Puis-je louer maintenant, puis vendre plus tard ? +

Oui, et c'est souvent la meilleure stratégie. Louer votre matériel ne vous engage pas à le garder pour toujours. Vous encaissez des revenus pendant plusieurs saisons, puis vous restez libre de le vendre le jour où il ne vous sert vraiment plus. Vous cumulez ainsi les loyers perçus et le prix de revente, au lieu de choisir l'un ou l'autre.

Dois-je déclarer les revenus de la location ? +

Oui, les revenus tirés de la location de biens entre particuliers sont en principe imposables et doivent être déclarés.
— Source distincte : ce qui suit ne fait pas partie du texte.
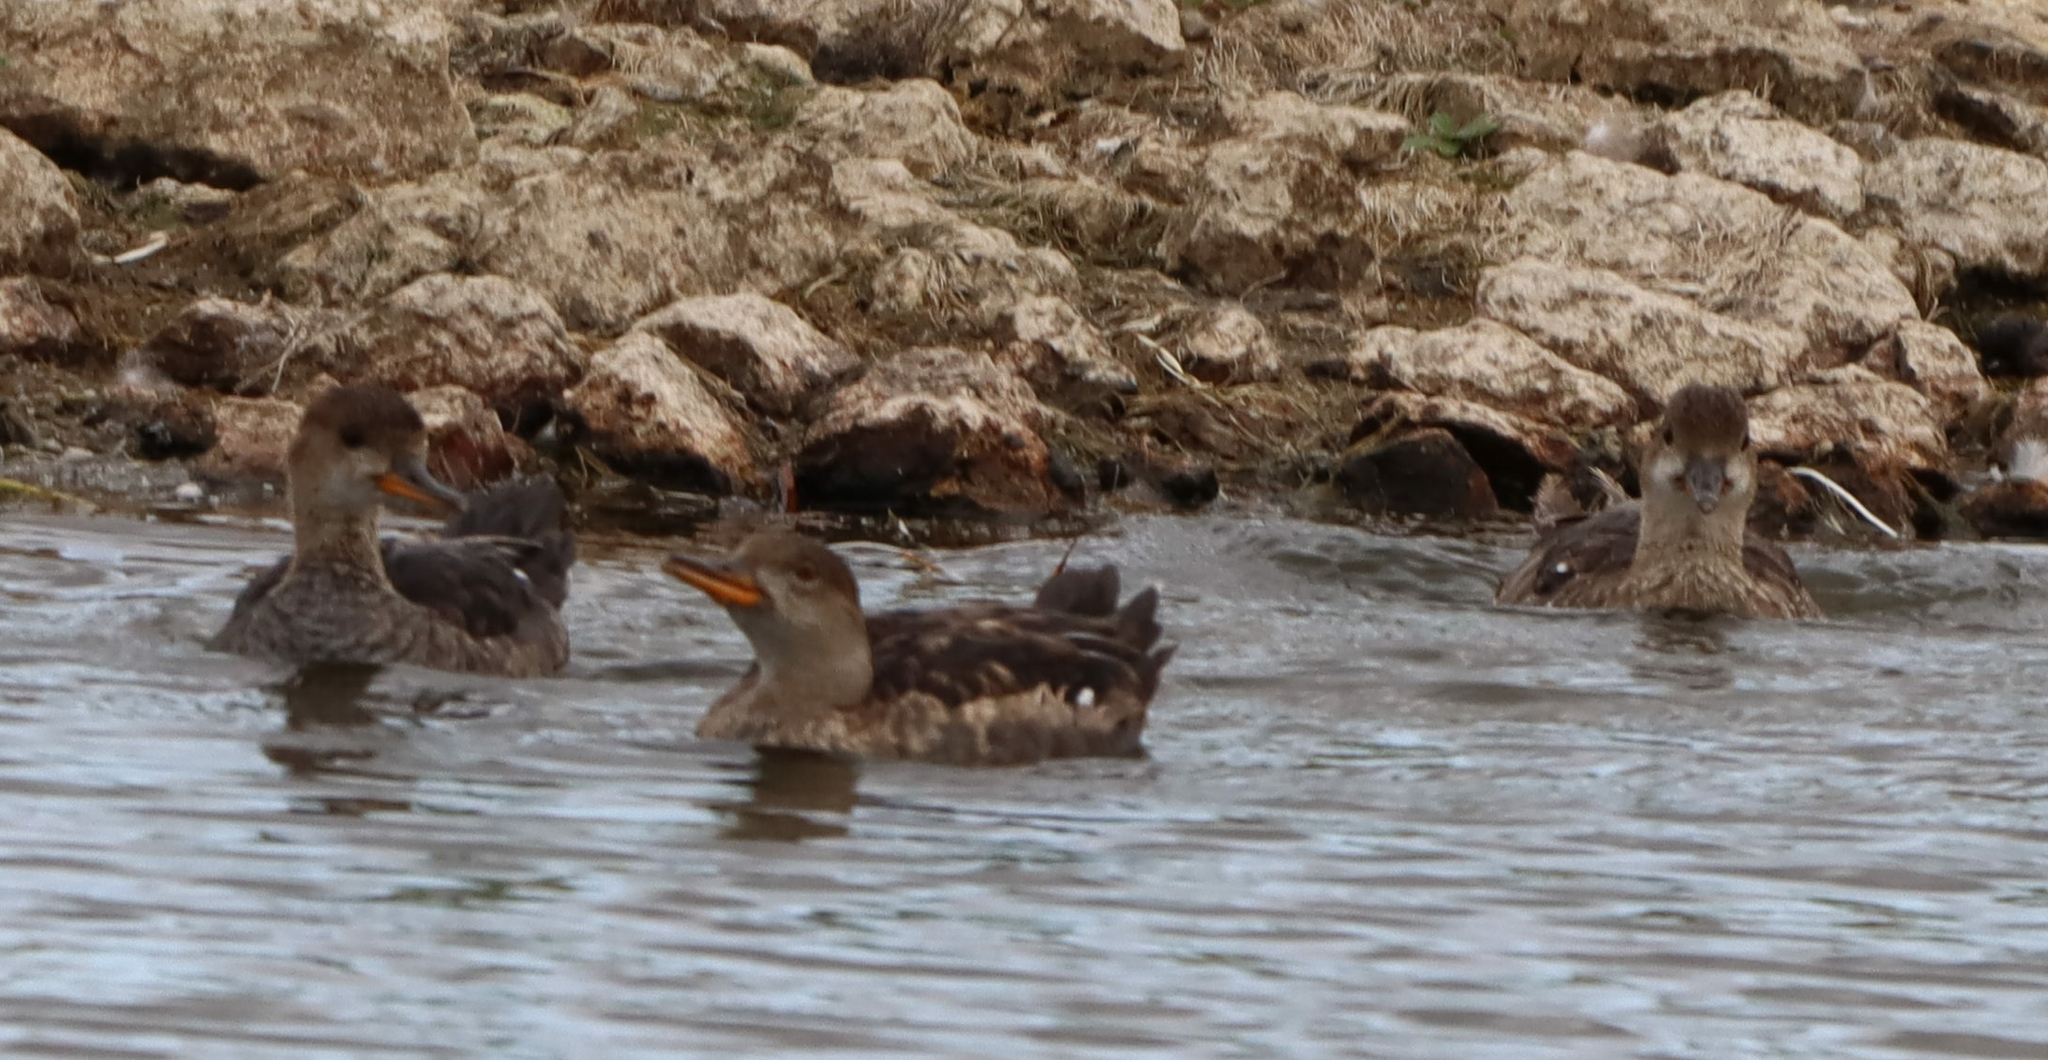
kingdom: Animalia
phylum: Chordata
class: Aves
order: Anseriformes
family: Anatidae
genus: Lophodytes
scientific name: Lophodytes cucullatus
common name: Hooded merganser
Les règles dépendent de votre situation et des montants perçus. GoRoadeo n'est pas un conseil fiscal : pour votre cas précis, rapprochez-vous des informations officielles de l'administration ou d'un professionnel. Conservez simplement le suivi de vos locations, disponible dans votre espace.

Que se passe-t-il si j'ai besoin de récupérer mon matériel ? +

Il reste le vôtre. Vous décidez des dates où il est disponible : vous bloquez tout simplement les périodes où vous voulez l'utiliser, et il n'est loué que le reste du temps. Contrairement à une vente, la location vous laisse la pleine maîtrise de votre équipement et la possibilité de vous en resservir quand vous le souhaitez.